YOUR OBJECTIVE: Convert every line of text in the entries below into a JSON list of strings, one string per line. Leave out blank lines and the pictures.

- - - - - - -

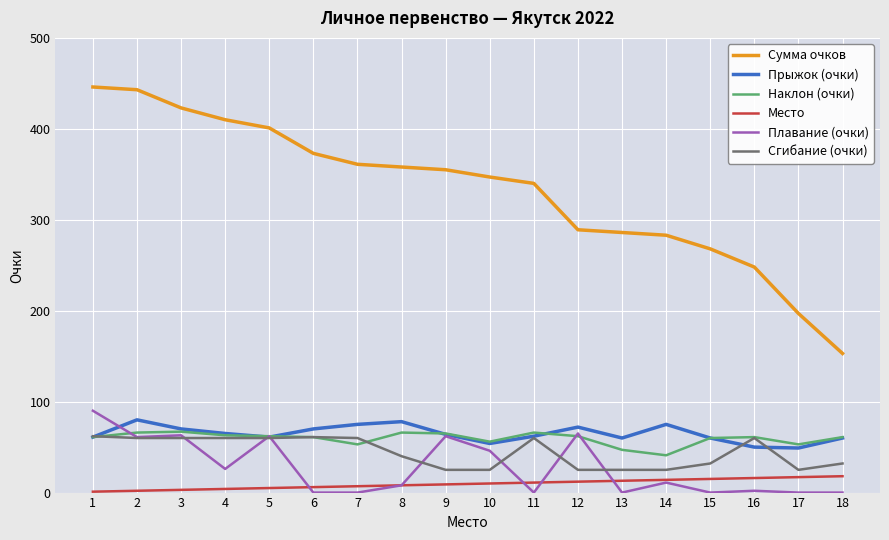

Rank the series by their maximum value, from lowest to highest.

Место, Сгибание (очки), Наклон (очки), Прыжок (очки), Плавание (очки), Сумма очков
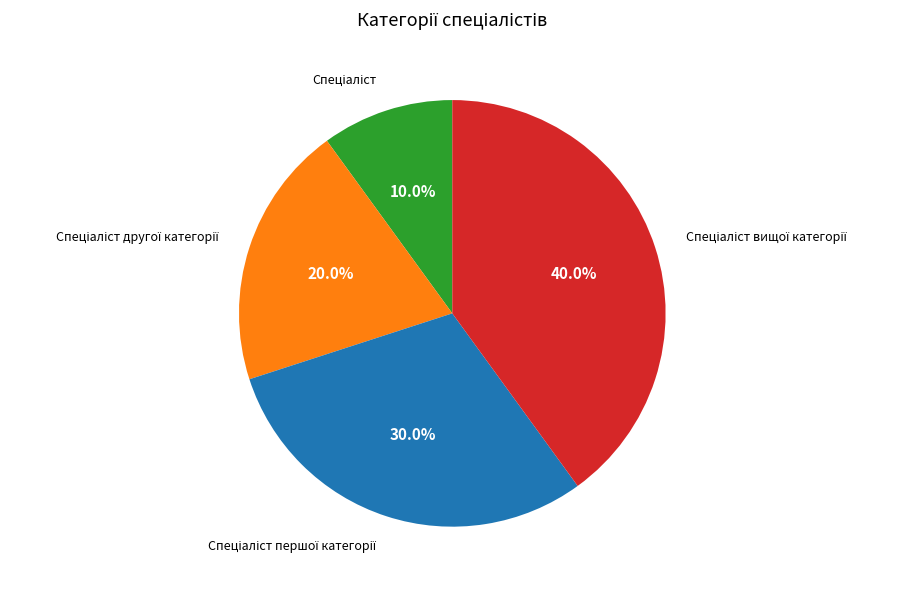

Does any single category account for the majority?

No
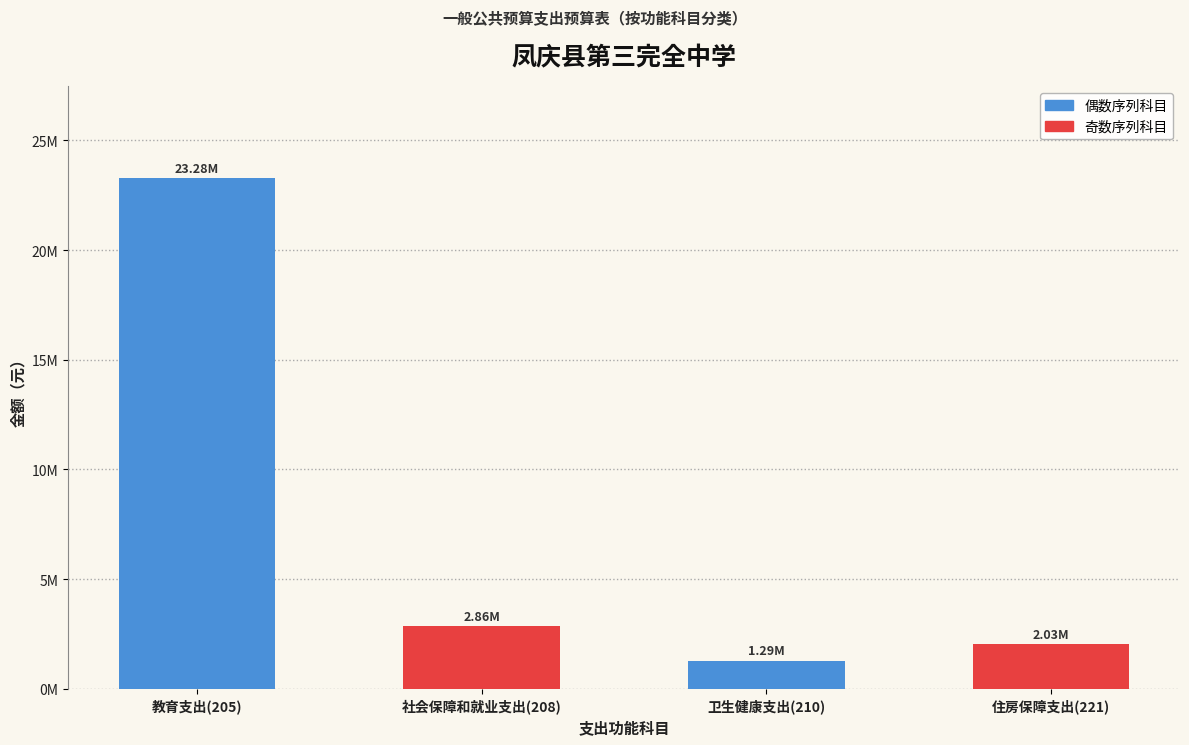

Are the bars horizontal?

No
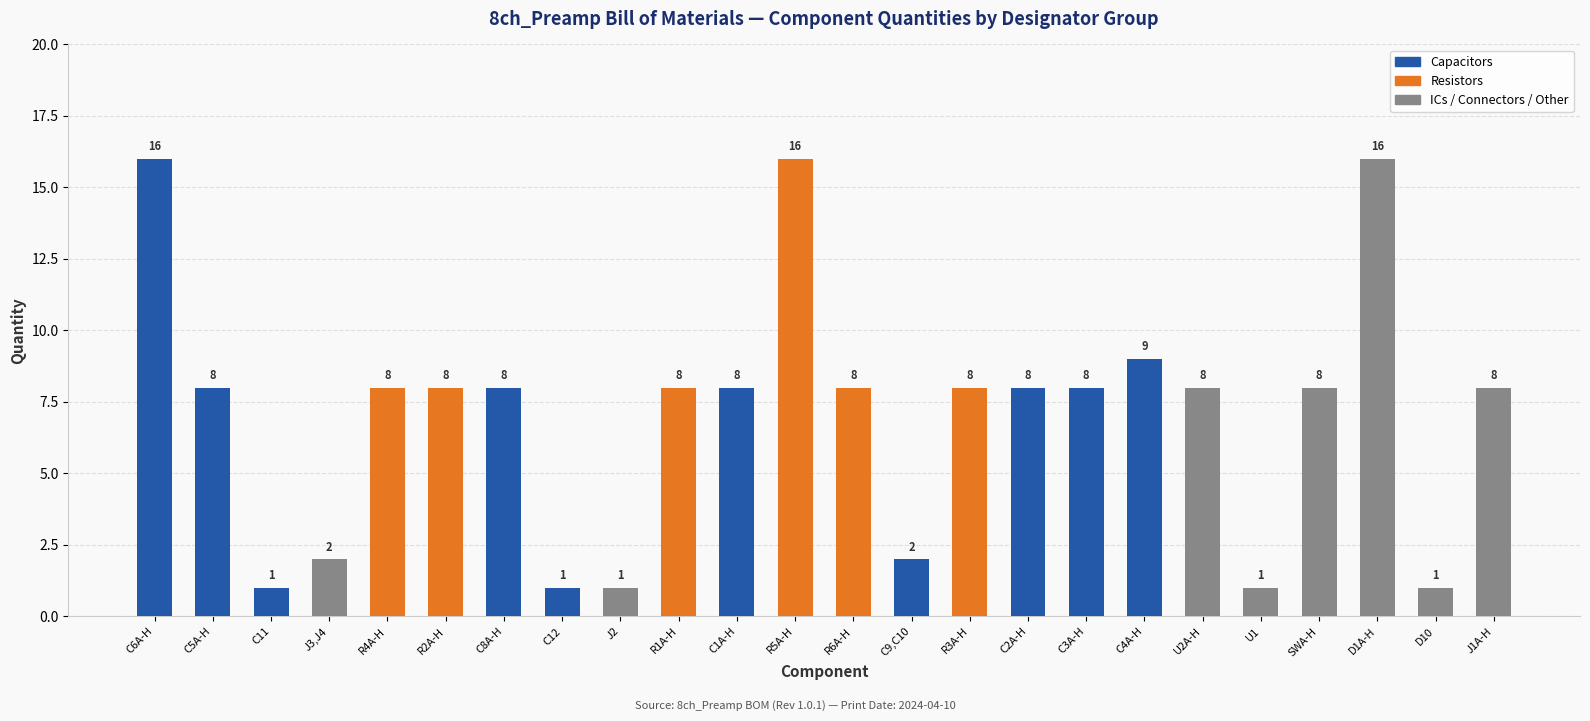

How many bars are there in total?

24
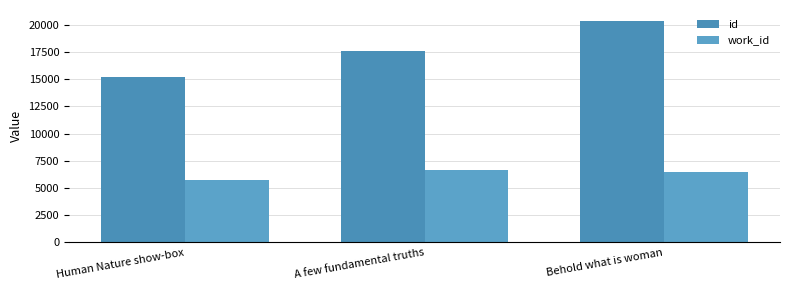

What is the value of the work_id bar at the 1st from the left?

5709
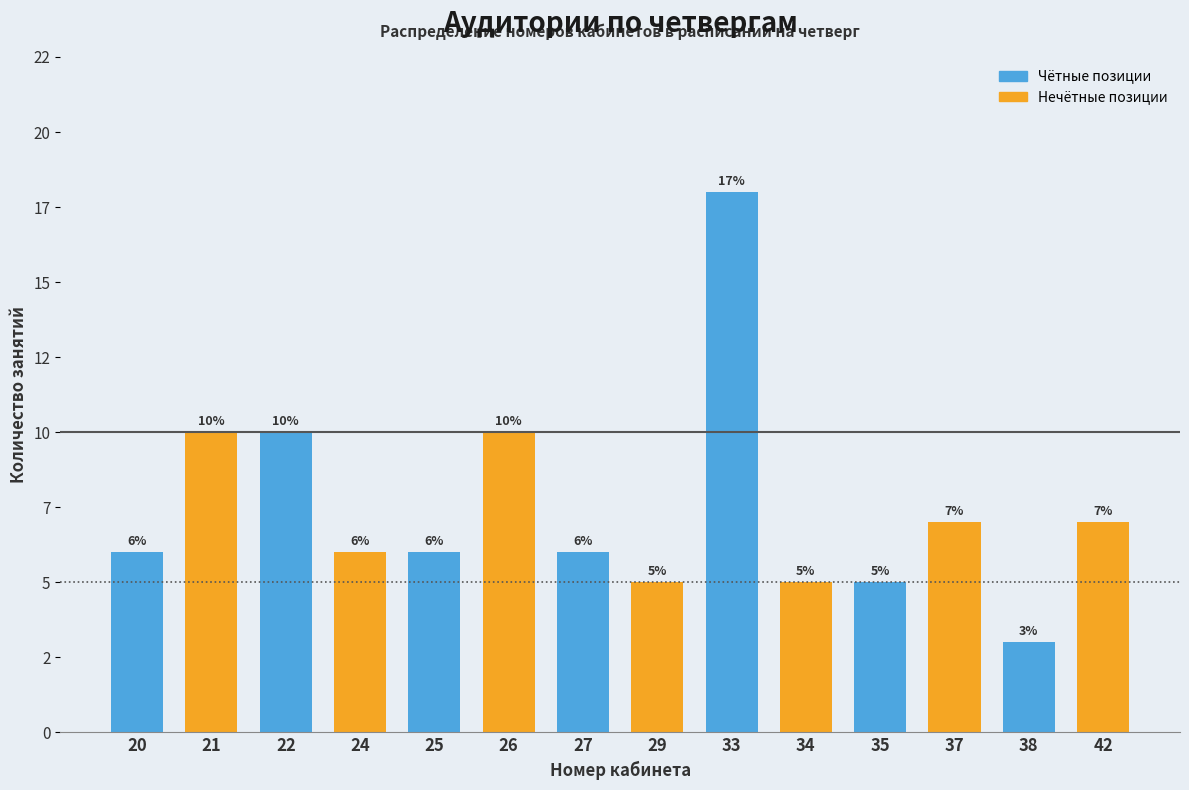

Does the chart contain any negative values?

No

- - - - - - -

TASK SOLUTION:
[
  "Rank the series by their maximum value, from lowest to highest.",
  "Место, Сгибание (очки), Наклон (очки), Прыжок (очки), Плавание (очки), Сумма очков",
  "Does any single category account for the majority?",
  "No",
  "Are the bars horizontal?",
  "No",
  "How many bars are there in total?",
  "24",
  "What is the value of the work_id bar at the 1st from the left?",
  "5709",
  "Does the chart contain any negative values?",
  "No"
]